Die - die von den Sorgen und Ängsten der Bevölkerung reden, aber eigentlich nur meinen, dass sie diese Ausländer, diese Fremden, die Andersgläubigen nicht wollen. Einfach nicht wollen.

Ich möchte diese Menschlichkeit der Tragödie, jeder einzelner Person dieser Tragödie spüren und teilhaben und mitfühlen. Und ich möchte dieses tote Kind in den Arm nehmen und es trösten und mich entschuldigen. Ich würde gerne von diesem Kind Abschied nehmen, weil es wohl das Einzige wäre was ich noch für es tun könnte. Ihm wünschen, dass nun alles Gut ist und das es gehen kann ohne vergessen zu werden.

Ich schaue noch einmal die Bilderstrecke an und dann ein paar Fotos von meinen Söhnen. Ich gehe durch mein Haus und meinen Garten.

Wir werden uns heute mit Freunden treffen und gemeinsam kochen und essen.

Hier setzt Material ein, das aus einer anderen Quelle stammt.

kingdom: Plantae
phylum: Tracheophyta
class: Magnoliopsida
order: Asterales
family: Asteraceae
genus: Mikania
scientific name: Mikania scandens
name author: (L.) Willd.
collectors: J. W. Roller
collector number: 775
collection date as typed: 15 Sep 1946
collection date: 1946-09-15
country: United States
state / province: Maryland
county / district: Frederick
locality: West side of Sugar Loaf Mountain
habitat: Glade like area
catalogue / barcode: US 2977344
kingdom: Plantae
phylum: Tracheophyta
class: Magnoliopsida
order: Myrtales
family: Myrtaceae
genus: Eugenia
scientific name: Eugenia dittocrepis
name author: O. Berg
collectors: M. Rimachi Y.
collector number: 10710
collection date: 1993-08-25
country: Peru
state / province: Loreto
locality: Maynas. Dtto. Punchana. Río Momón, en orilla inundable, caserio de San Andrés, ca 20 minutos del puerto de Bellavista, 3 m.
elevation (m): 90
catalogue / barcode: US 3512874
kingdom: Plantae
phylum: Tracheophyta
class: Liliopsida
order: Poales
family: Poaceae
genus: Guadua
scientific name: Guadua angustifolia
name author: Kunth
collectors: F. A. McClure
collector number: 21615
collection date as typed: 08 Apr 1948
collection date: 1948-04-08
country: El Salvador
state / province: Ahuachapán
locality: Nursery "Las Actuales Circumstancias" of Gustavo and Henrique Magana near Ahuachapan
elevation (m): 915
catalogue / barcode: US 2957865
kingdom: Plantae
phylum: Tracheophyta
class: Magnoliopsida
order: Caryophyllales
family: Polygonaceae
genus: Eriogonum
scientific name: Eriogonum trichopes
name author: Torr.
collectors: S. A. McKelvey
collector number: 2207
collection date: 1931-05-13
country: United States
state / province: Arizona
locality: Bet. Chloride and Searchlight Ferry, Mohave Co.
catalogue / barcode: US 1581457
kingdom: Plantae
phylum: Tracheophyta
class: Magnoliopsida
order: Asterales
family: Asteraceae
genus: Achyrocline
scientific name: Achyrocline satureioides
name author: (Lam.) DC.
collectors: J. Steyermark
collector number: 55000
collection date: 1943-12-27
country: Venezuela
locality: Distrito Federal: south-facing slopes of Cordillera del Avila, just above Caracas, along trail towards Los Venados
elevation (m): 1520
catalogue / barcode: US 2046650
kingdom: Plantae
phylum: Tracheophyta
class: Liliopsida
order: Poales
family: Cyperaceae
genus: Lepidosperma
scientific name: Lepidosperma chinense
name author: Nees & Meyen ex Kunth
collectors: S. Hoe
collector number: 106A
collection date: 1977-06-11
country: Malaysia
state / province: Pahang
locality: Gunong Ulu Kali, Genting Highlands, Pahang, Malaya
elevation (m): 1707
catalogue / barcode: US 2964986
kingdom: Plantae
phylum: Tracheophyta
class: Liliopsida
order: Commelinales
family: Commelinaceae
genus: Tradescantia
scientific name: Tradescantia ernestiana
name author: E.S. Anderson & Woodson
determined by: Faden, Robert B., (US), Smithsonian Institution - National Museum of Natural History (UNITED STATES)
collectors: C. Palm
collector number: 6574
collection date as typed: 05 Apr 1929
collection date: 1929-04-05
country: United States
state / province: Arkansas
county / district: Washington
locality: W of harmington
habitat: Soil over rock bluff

Wir werden Wein trinken und unsere Kinder werden miteinander spielen.

Und ich werde das Bild von dem ertrunkenen Kind mitnehmen. Es fest in mein Herz schließen und ich werde nicht aufhören denen zu zürnen und denen zu widersprechen.

Denen, die nicht einfach erst mal einfach das tun, was zu tun ist obwohl sie dazu in der Lage sind.

Lasst die Menschen nicht ertrinken. Nicht im Wasser des Mittelmeeres, nicht in den Sorgen und Ängsten zu Hause, nicht in den Wellen des Hasses, nicht an den Schleusen der Grenzen.

Seid wie diese Rettungsschwimmer auf Lesbos. Ein Sprung ins kalte Wasser - um den Rest kümmern wir uns später.